Katia Dunn is an associate editor at the Portland Mercury newspaper, an excellent rag specializing in smut and gossip. She is also the owner of a dog named Billy, a black and tan coonhound who bays very loudly.
 
 Christopher Durang is a playwright and sometimes actor. His plays include "A History of the American Film" (Tony nomination, Best Book of a Musical), "Sister Mary Ignatius Explains It All For You" (Obie Award), "Beyond Therapy," "Baby with the Bathwater" (Obie Award, Dramatists Guild Hull Warriner Award), "The Marriage of Bette and Boo," "Laughing Wild," "Durang/Durang" and most recently, "Sex and Longing" at Lincoln Center.

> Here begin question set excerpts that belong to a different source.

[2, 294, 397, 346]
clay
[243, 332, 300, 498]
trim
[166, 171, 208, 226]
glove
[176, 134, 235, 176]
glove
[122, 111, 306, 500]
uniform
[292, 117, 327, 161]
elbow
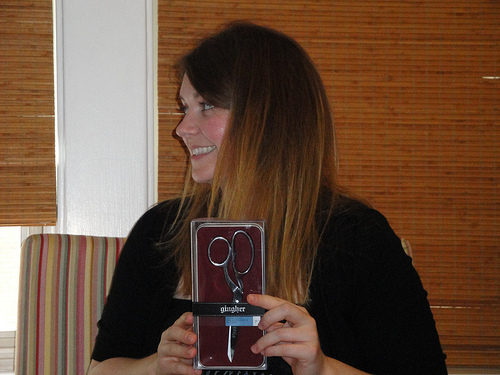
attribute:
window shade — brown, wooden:
[0, 0, 59, 228]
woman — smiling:
[92, 22, 452, 372]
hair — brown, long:
[226, 26, 329, 295]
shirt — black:
[80, 192, 452, 374]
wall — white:
[52, 1, 159, 233]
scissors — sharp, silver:
[205, 230, 254, 361]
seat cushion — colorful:
[18, 232, 127, 373]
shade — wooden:
[158, 1, 496, 362]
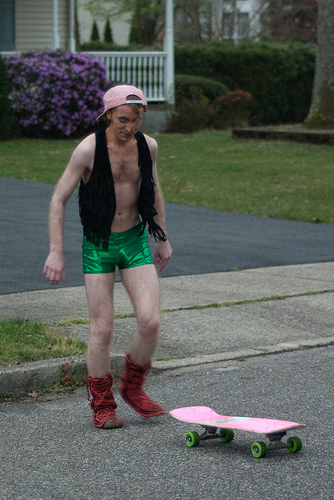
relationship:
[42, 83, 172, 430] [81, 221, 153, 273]
man wearing shorts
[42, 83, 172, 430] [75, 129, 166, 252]
man wearing vest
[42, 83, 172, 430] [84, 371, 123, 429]
man wearing boot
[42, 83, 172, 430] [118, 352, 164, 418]
man wearing boot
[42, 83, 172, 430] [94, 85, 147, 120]
man wearing hat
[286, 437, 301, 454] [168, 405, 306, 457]
front wheel of skateboard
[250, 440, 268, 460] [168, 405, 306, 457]
front wheel of skateboard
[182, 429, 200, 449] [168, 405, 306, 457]
back wheel of skateboard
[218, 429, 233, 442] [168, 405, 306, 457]
back wheel of skateboard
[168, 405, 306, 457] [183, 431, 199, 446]
skateboard attached to wheel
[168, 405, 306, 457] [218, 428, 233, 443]
skateboard attached to back wheel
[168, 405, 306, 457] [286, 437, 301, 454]
skateboard attached to front wheel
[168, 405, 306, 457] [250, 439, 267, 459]
skateboard attached to wheel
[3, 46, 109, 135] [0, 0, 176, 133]
flower bush in front of house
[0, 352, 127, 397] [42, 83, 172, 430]
curb behind man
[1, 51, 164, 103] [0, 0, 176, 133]
porch of house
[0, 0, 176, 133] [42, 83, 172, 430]
house behind man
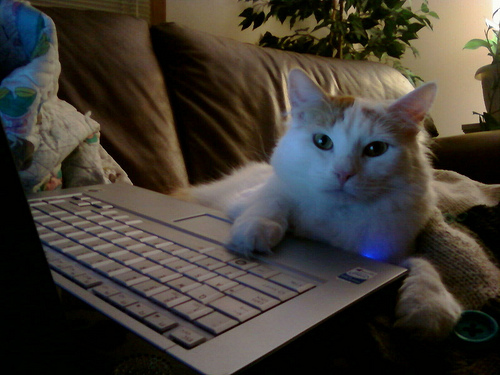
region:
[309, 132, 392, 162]
Cat's eyes looking forward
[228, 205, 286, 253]
White cat paw on a laptop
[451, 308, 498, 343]
Green button on a sweater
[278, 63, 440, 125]
Two cat ears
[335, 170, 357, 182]
Pink nose on a cat's face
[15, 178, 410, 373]
Keyboard on a laptop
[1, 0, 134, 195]
Blanket on a couch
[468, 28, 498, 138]
Plant on a table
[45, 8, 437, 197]
Cushions on a brown couch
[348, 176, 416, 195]
Whiskers on a cat's face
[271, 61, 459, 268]
cat looking at camera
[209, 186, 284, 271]
cat paw on laptop computer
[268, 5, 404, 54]
green leaves on fake tree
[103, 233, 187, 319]
silver keys on the computer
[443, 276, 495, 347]
green soda lid by cat's paw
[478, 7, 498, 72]
green plant on back table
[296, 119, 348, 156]
left eye on cat in photo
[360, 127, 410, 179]
right eye on cat in photo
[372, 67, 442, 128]
right ear on car in photo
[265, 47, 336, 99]
left ear on cat in photo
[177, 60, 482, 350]
Cat on the couch.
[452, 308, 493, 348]
Green button on the sweater.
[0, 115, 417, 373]
laptop on the couch.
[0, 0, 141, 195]
blanket on the couch.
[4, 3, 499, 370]
brown couch in the forefront.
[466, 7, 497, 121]
Plant on the table.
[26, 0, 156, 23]
blinds on the window.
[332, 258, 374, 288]
Sticker on the computer.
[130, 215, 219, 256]
spacebar on the keyboard.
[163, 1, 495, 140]
white wall in the background.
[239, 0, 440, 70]
a green plant behind a couch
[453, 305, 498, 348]
a green button on a sweater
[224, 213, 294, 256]
the paw of a cat on a laptop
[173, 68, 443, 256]
a white and orange cat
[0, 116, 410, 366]
a silver laptop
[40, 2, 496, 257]
a brown couch under a cat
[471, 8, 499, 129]
a plant on a table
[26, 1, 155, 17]
blinds in a window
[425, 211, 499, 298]
a grey sweater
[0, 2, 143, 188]
a child's blanket on a couch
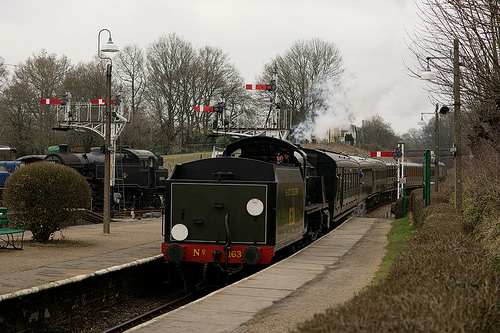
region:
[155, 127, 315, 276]
a black and red train car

As an actor, he's performed in his cabaret Chris Durang and Dawne, the Sondheim musical Putting It Together with Julie Andrews, and in various movies, including The Secret of My Success, Mr. North, The Butcher's Wife and Housesitter. Durang is the recipient of a Guggenheim, a Rockefeller, the CBS Playwriting Fellowship and the Lila Wallace Reader's Digest Writers Award.
 
Geoff Dyer's books include But Beautiful (winner of a 1992 Somerset Maugham Prize), Out of Sheer Rage (finalist for a National Book Critics Circle Award), and, most recently, Paris Trance. He looks forward to spending more of his life in (very expensive) hotels.